Under the emerging deal, Romney said, most of the $10 billion would be reallocated from the $1.9 trillion pandemic law that Democrats forced through without Republican support last March. But direct funds for state and local governments would likely not be affected, after Democrats balked at getting that money back. Romney said negotiators discussed taking over some funding for a program that allowed states to provide grants to local businesses.
Other potential funding sources, several senators said, included funds for transportation, agricultural programs and money for performance venues, like theaters, that had to close during the pandemic.
“I’ve generally tried not to let the perfect be the enemy of the best,” said Sen. Kevin Cramer, Republican of North Dakota. “But again, we don’t have enough specific flesh on the bone.”
Efforts to squeeze the aid into a $1.5 trillion spending package that Mr Biden signed into law earlier this month crumbled when Democrats and grassroots governors argued against demanding $7 billion that was supposed to go to state governments to help fund the package. Mr. Biden warned that without another round of congressional help, his administration would be forced to scale back the country’s pandemic response, jeopardizing its ability to prepare for another variant or wave of infections.
Sen.
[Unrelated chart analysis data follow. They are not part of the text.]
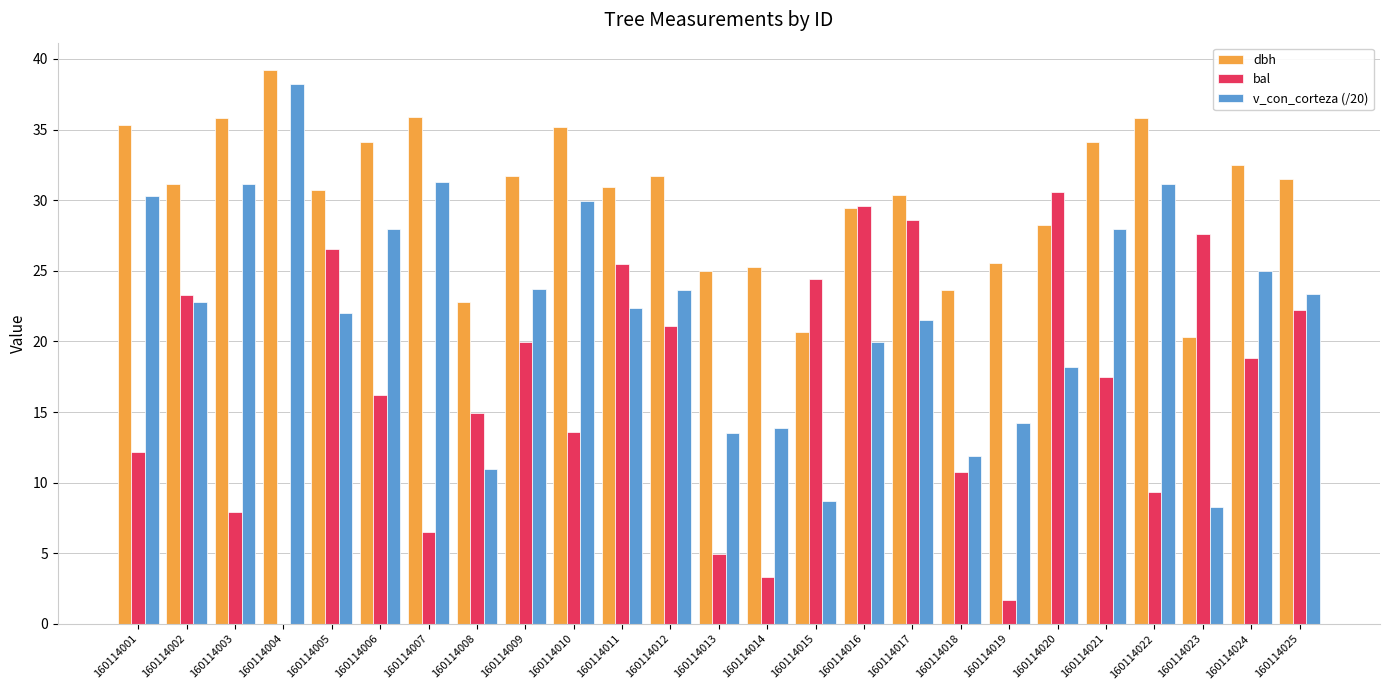

The dbh series shows 55.1 at 160114006. True or false?

False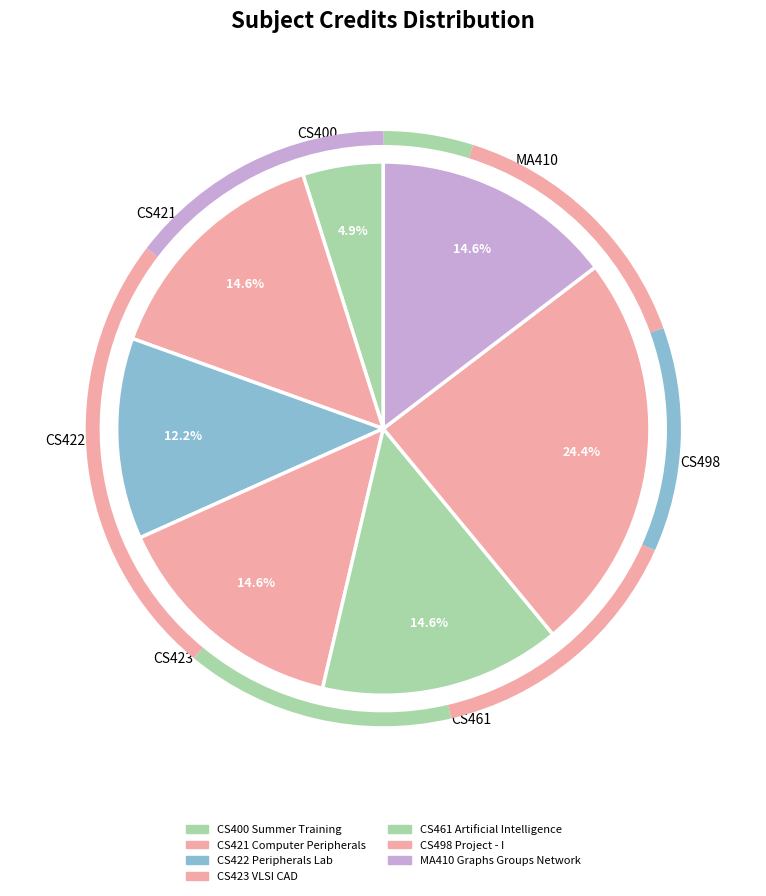

Combined, do CS498 and CS421 account for over 50%?

No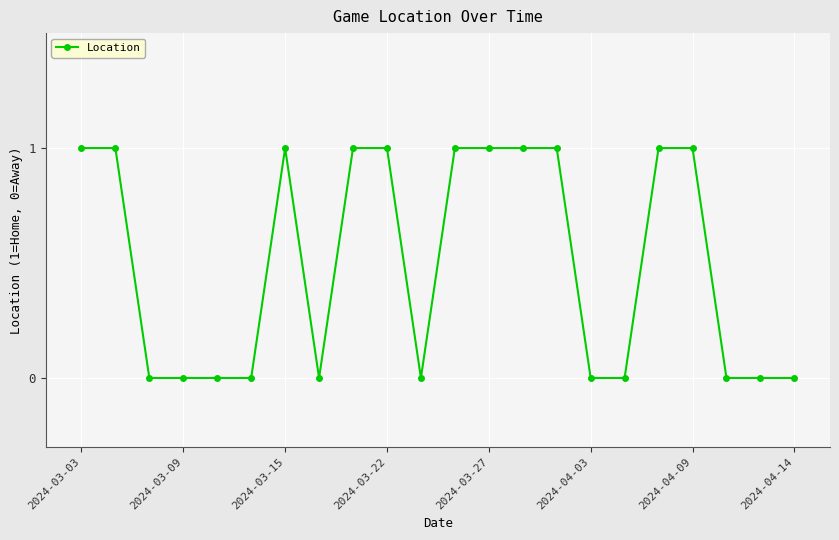

Reading right to left, what are all the values shown in this chart?

0	0	0	1	1	0	0	1	1	1	1	0	1	1	0	1	0	0	0	0	1	1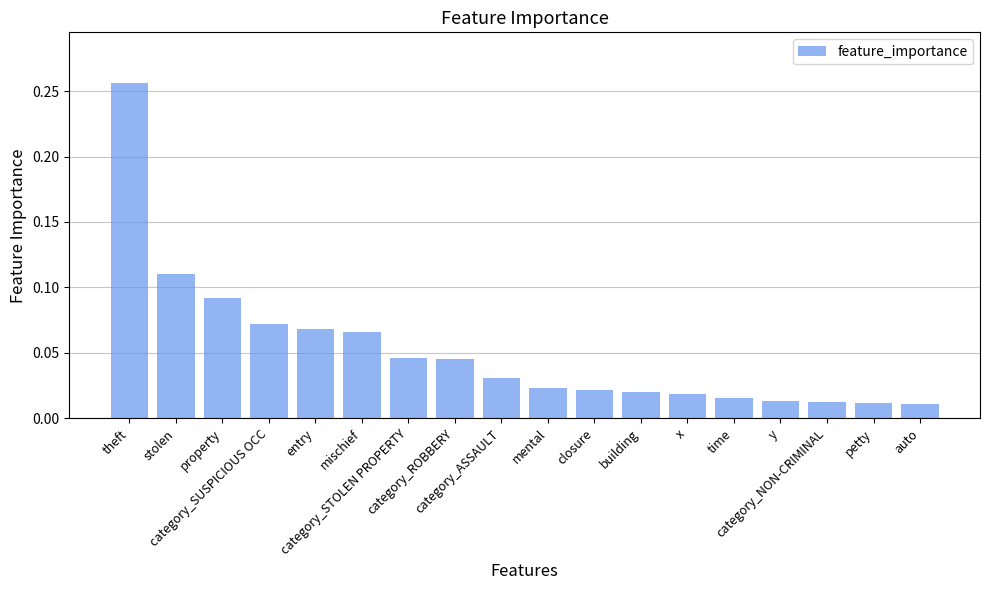

Are the bars horizontal?

No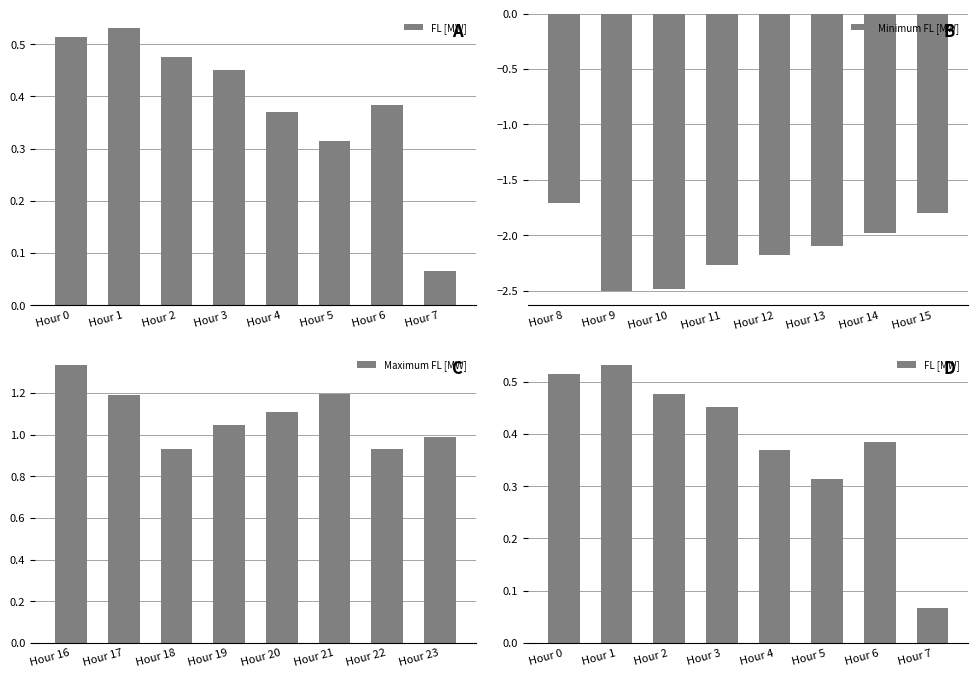

What is the greatest value displayed?

1.3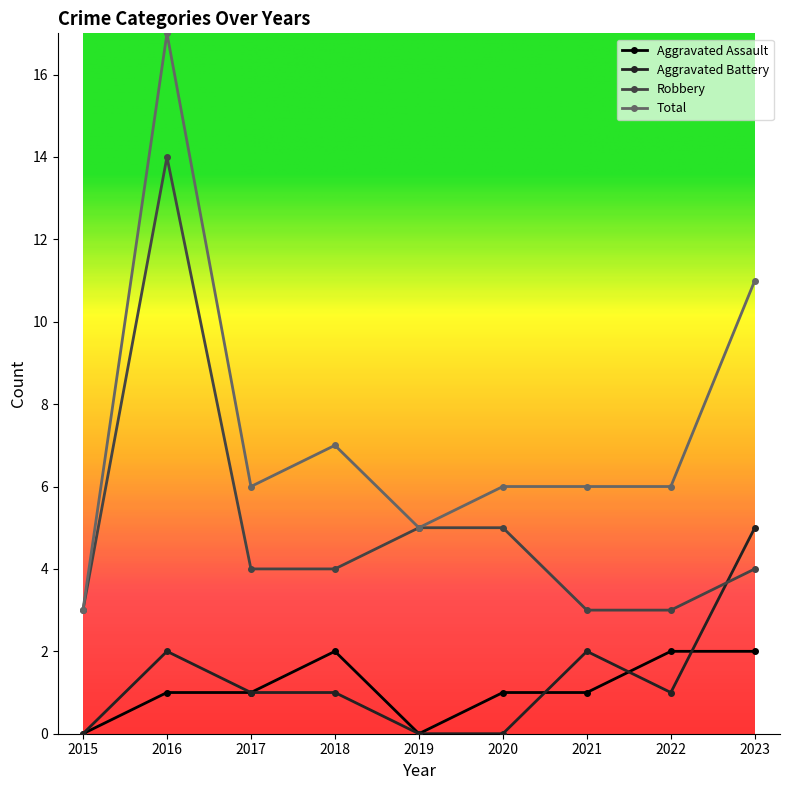

What is the difference between the maximum and minimum values in the Robbery series?

11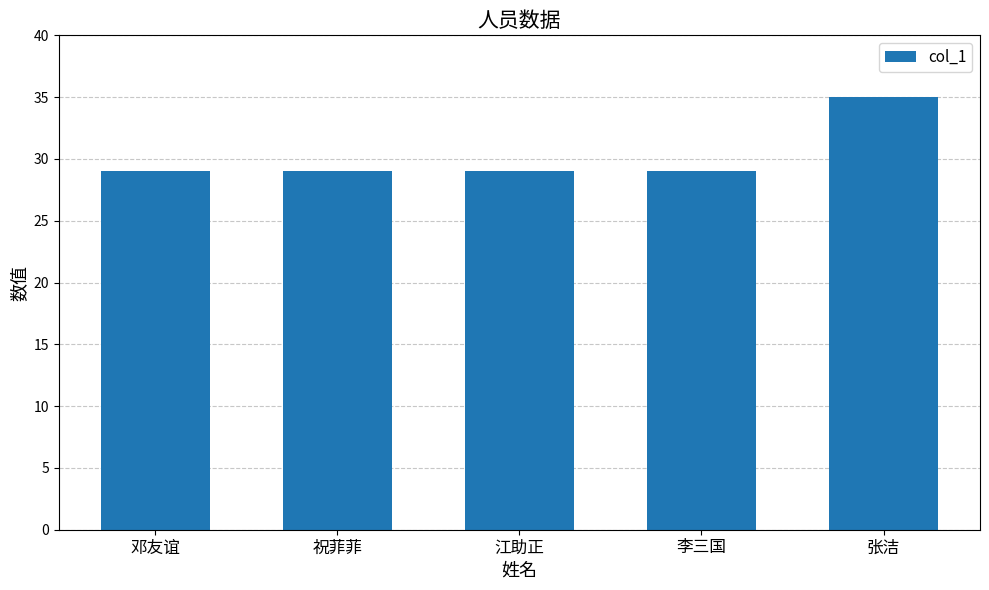

Is it true that the value at 祝菲菲 is 6?

False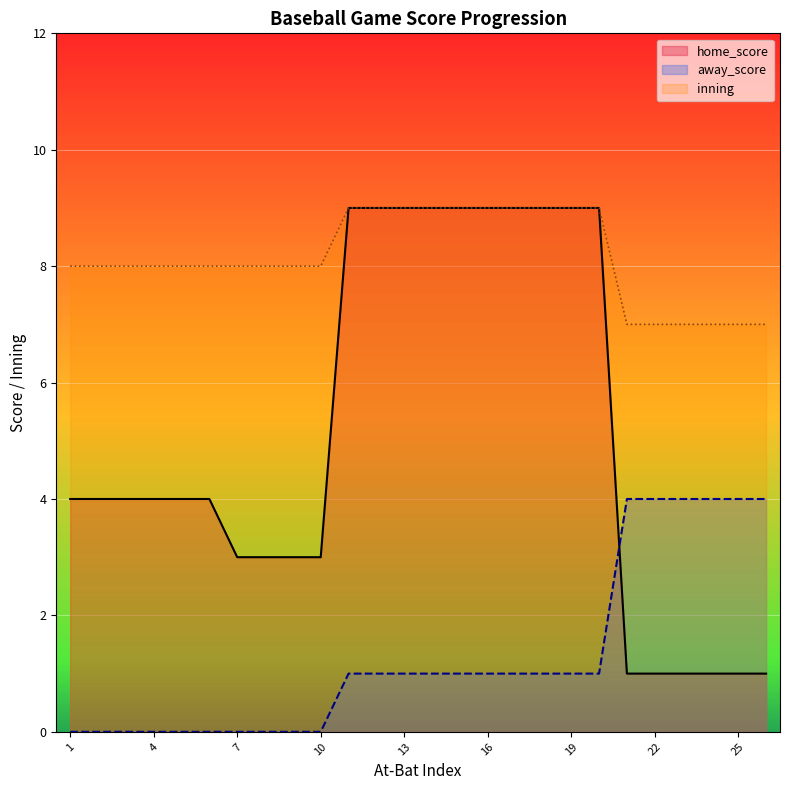

True or false: away_score has more than 2 points higher than both neighbors.

False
Mitch McConnell, Republican of Kentucky and Minority Leader, said it was still unclear whether a deal would be possible.
“It’s kind of a work in progress,” Mr McConnell said at an event with Punchbowl News, saying the package would likely have been “cut down” to $10 billion.
“It has the potential to remove the international part of vaccines, which I think is terribly unfortunate,” he added. “But that’s where we are at the moment – it’s not clear if it’s going to fully materialize.”
Mr Romney said it was unclear if any of the global aid would remain in the package. Senator Chris Coons, Democrat of Delaware and one of the negotiators, told reporters “my hope is that we will find a way to add more for the international side.”
But leaders from both parties have expressed optimism that a final deal can be reached.
“The gap has narrowed significantly, and we intend to work with Republicans to get to the finish line, because it’s vital to our country,” said Sen. Chuck Schumer of New York, leader of the majority.
But it also remained unclear whether House progressives would accept a deal that was a fraction of what Mr. Biden had initially said was needed and lacked global funds for vaccinations.
“It’s shameful – we have to get the money,” President Nancy Pelosi of California said at her weekly press conference. She added: “Everyone knows that none of us are safe until we are all safe.”
Several House Democrats, including Rep. Tom Malinowski of New Jersey, suggested they wouldn’t support a package that didn’t benefit from international aid. Immunization rates continue to lag in low income countries while they are much higher in high and upper middle income countries.
Catherine Edmondson and Michael D. Shear contributed report.